## WHAT TO WORK ON
If pictures appear in the lines below, skip them and copy exactly the lines from the one containing "focal_35mm: 26" through the one containing "focal_mm: 3", and nothing else.

## LISTED RECORDS
____________
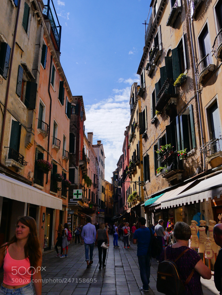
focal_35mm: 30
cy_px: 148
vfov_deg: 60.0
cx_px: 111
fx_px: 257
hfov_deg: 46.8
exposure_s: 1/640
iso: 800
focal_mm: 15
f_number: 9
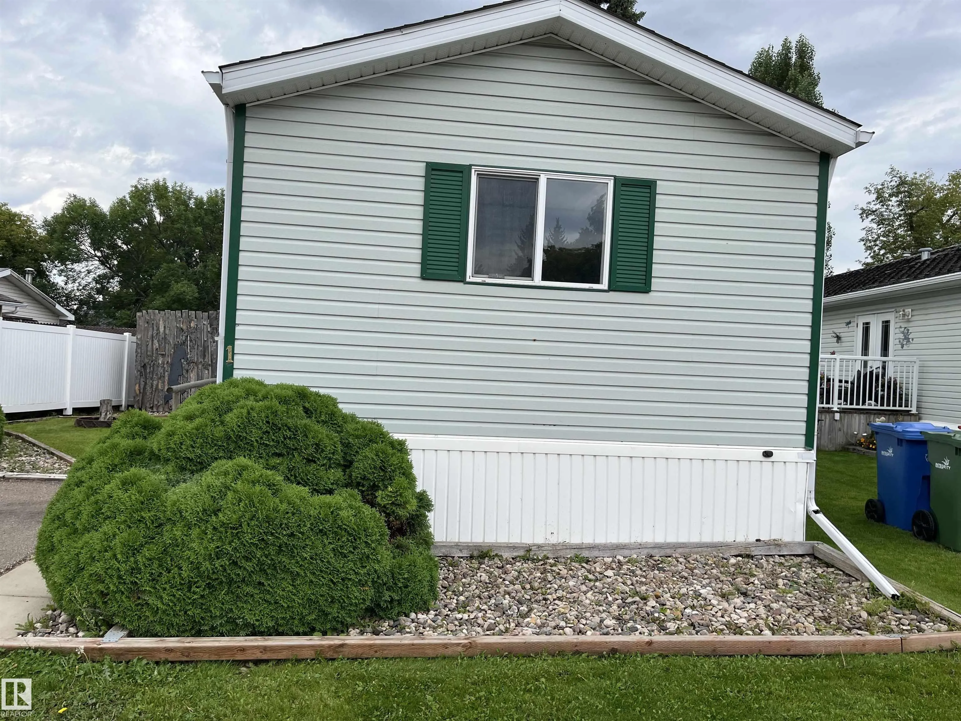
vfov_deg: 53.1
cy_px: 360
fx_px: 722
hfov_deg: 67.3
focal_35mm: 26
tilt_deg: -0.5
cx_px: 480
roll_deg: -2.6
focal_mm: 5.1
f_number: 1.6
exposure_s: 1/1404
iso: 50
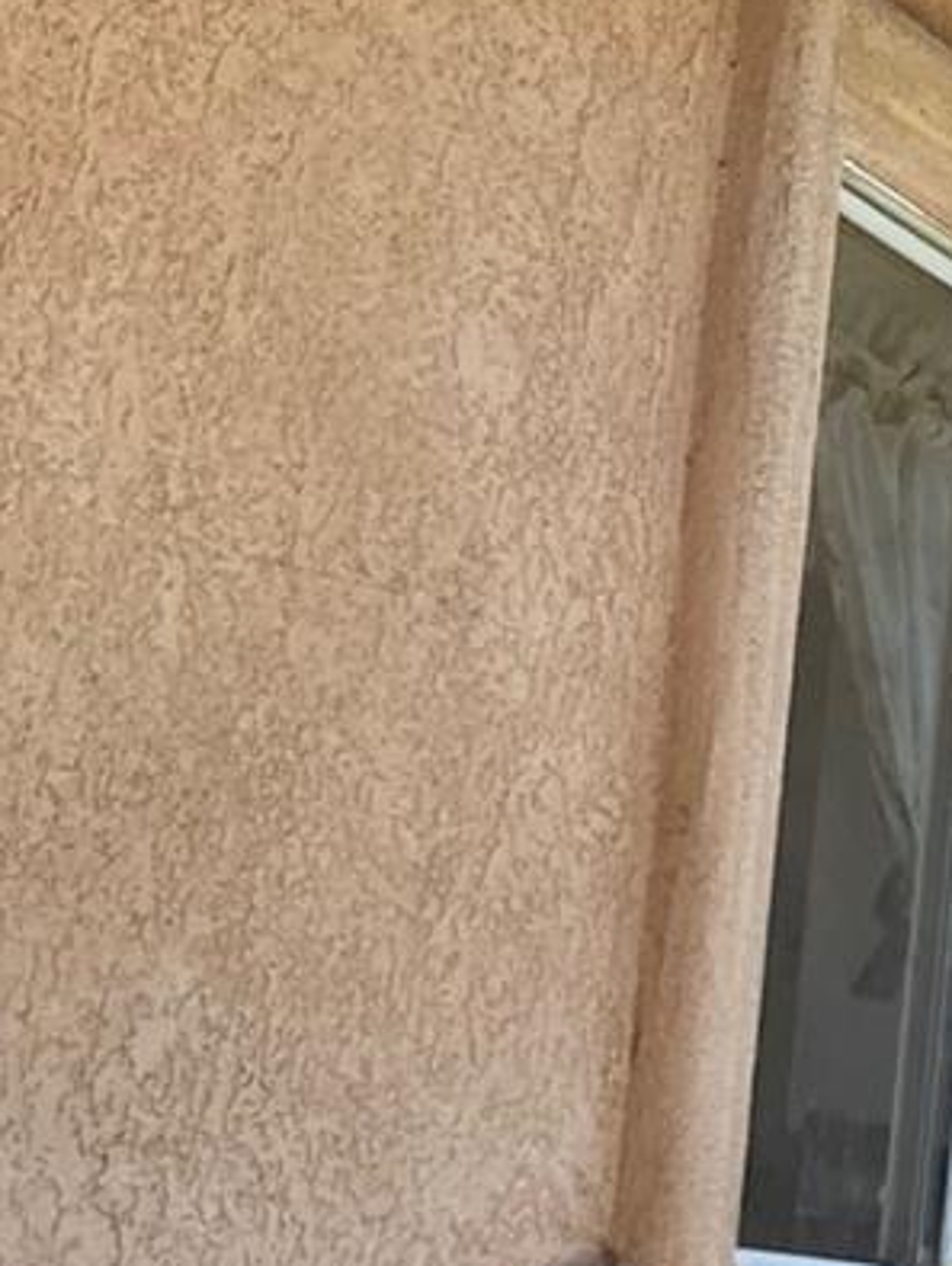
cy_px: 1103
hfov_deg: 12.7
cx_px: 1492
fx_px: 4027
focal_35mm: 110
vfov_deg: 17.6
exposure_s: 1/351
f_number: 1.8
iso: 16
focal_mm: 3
____________
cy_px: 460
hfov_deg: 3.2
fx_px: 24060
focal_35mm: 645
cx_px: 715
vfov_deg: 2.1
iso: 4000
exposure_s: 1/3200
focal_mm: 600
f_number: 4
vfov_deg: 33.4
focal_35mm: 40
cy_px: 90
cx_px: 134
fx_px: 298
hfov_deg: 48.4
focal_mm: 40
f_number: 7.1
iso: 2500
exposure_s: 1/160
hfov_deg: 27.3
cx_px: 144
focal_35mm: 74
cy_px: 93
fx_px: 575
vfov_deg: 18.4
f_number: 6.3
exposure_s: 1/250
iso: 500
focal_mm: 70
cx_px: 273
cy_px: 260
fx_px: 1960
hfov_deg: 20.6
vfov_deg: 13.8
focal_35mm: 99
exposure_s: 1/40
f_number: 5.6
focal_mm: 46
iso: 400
____________
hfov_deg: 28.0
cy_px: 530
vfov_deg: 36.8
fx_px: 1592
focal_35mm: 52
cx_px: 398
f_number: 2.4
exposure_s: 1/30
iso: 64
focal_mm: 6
____________
## TASK RESPONSE
focal_35mm: 26
tilt_deg: -0.5
cx_px: 480
roll_deg: -2.6
focal_mm: 5.1
f_number: 1.6
exposure_s: 1/1404
iso: 50
cy_px: 1103
hfov_deg: 12.7
cx_px: 1492
fx_px: 4027
focal_35mm: 110
vfov_deg: 17.6
exposure_s: 1/351
f_number: 1.8
iso: 16
focal_mm: 3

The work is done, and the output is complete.